Required action:
Render every line of the data exactly as written, and leave out the pictures.

(Skeletal landmark data)
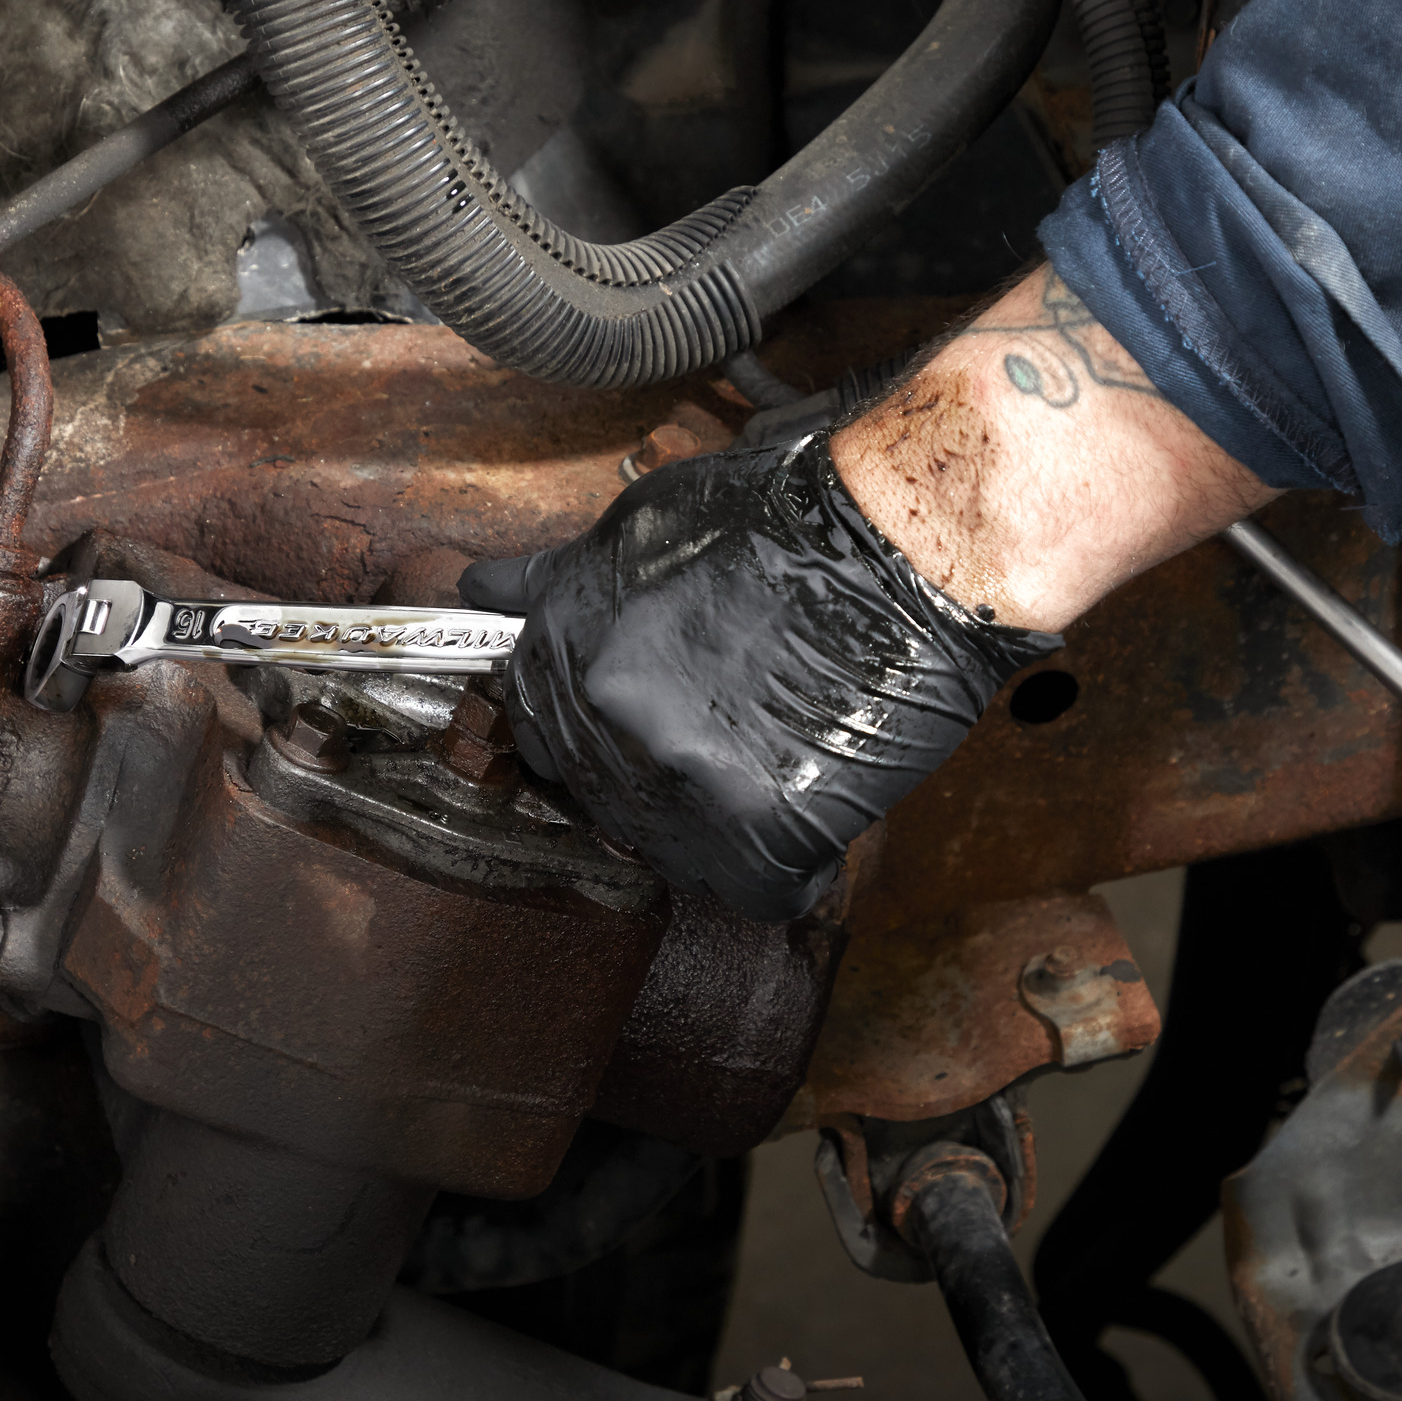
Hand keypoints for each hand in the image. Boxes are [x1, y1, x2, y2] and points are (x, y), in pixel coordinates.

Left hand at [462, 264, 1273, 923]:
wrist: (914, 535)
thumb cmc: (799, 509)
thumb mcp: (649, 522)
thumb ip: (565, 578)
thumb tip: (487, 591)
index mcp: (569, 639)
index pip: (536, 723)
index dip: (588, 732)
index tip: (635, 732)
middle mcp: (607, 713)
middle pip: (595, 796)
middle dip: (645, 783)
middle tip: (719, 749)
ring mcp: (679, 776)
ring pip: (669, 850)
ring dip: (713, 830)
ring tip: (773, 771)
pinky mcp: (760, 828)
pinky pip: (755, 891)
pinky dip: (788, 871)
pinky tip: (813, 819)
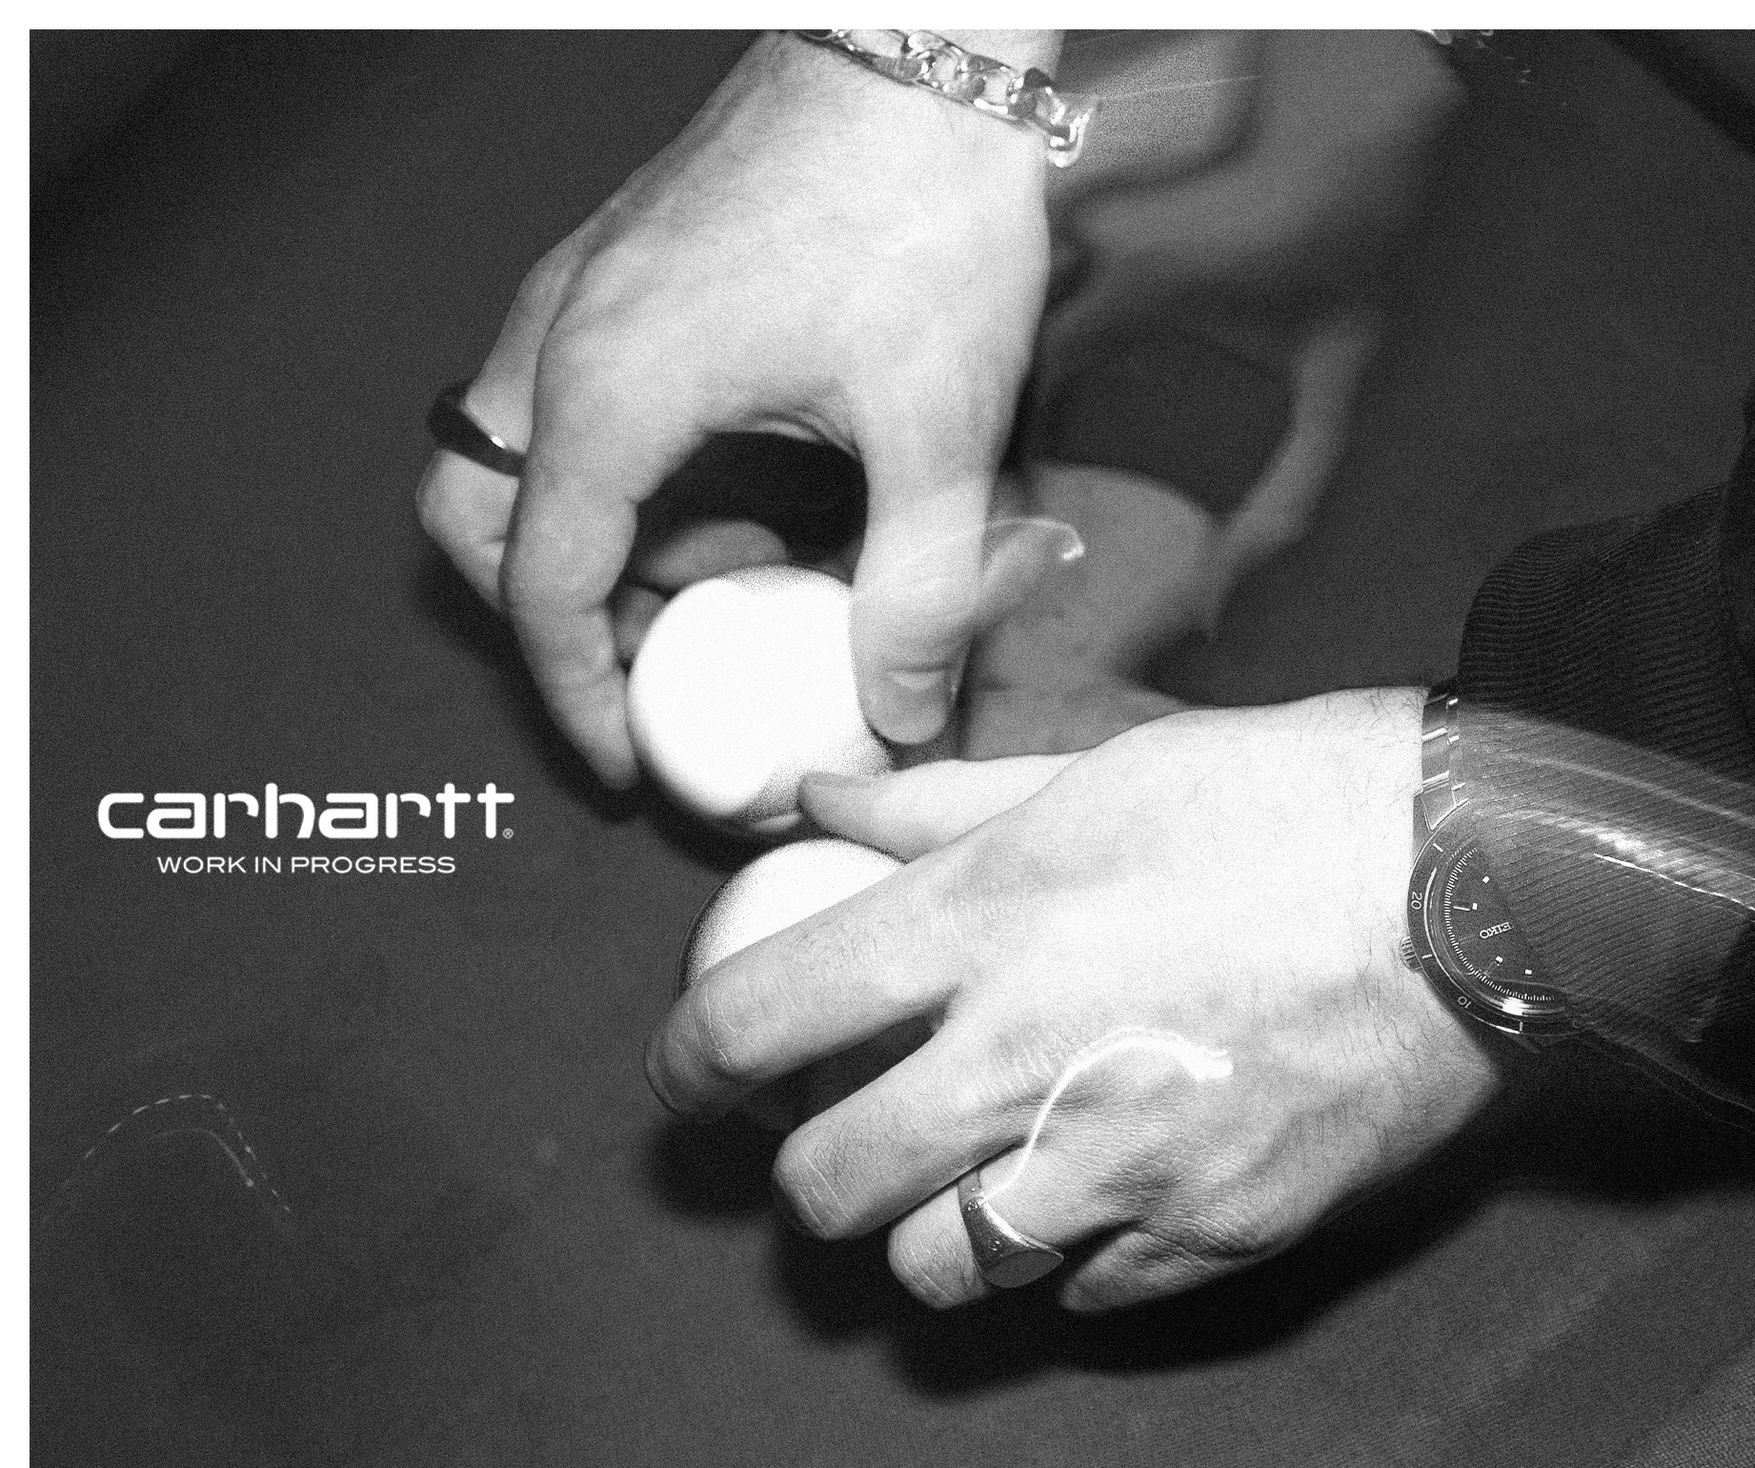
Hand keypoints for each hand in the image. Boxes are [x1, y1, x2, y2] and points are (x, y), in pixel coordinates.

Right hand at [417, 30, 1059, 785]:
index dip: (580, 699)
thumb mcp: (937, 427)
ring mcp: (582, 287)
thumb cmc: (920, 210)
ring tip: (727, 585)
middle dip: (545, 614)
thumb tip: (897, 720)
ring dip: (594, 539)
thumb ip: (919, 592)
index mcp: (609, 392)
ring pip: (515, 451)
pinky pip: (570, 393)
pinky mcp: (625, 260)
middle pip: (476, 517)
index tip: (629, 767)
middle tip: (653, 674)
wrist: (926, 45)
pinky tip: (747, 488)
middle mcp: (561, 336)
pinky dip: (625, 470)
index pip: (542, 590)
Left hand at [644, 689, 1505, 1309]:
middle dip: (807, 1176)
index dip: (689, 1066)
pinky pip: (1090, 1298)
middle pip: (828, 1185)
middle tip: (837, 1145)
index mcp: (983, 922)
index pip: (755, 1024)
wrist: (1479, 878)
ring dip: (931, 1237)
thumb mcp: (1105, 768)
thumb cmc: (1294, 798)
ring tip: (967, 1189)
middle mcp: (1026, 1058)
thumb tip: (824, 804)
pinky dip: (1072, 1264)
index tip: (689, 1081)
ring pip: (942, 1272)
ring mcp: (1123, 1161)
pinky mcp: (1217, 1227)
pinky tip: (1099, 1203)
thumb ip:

Problem solution:
Hand keypoints for each hand in the image. Boxes are [x1, y1, x2, y2] and points are (x, y), in pixel coordinates.

Left hand at [462, 264, 1273, 923]:
wrist: (914, 535)
thumb cmc: (799, 509)
thumb mcp: (649, 522)
thumb ip: (565, 578)
thumb tip: (487, 591)
index mcp: (569, 639)
index pip: (536, 723)
index dip: (588, 732)
index tip: (635, 732)
middle mcp: (607, 713)
middle pip: (595, 796)
middle dip: (645, 783)
middle tip: (719, 749)
ring mcp: (679, 776)
ring pip: (669, 850)
ring dip: (713, 830)
ring tip: (773, 771)
pinky mcp: (760, 828)
pinky pip: (755, 891)
pinky dip: (788, 871)
pinky tip: (813, 819)
Hand keypoints for each hand in the image. Boxes are [x1, y1, x2, y2] and points are (x, y), in pixel coordinates.

Right hand at [417, 30, 1059, 785]:
index dip: (580, 699)
thumb mcp: (937, 427)
ring mcp: (582, 287)
thumb cmc: (920, 210)
ring tip: (727, 585)
middle dip: (545, 614)
thumb tip: (897, 720)
ring dip: (594, 539)
thumb ip: (919, 592)
index mcp: (609, 392)
ring pip: (515, 451)
pinky pip: (570, 393)
pinky mcp: (625, 260)
middle pip: (476, 517)
index tip: (629, 767)
middle tip: (653, 674)
wrist: (926, 45)
pinky tip: (747, 488)
middle mcp: (561, 336)
pinky dip: (625, 470)
index pip: (542, 590)
Left hand at [644, 689, 1505, 1309]:
middle dip: (807, 1176)
index dip: (689, 1066)
pinky pip: (1090, 1298)
middle pip: (828, 1185)
middle tip: (837, 1145)
index mcp: (983, 922)
index pip: (755, 1024)
wrist: (1479, 878)
ring dip: (931, 1237)
thumb mcp: (1105, 768)
thumb cmc: (1294, 798)
ring tip: (967, 1189)
middle mcp: (1026, 1058)
thumb tip: (824, 804)
pinky dip: (1072, 1264)
index tip: (689, 1081)
ring pip: (942, 1272)
ring mcp: (1123, 1161)
pinky mcp: (1217, 1227)
pinky tip: (1099, 1203)
thumb ip:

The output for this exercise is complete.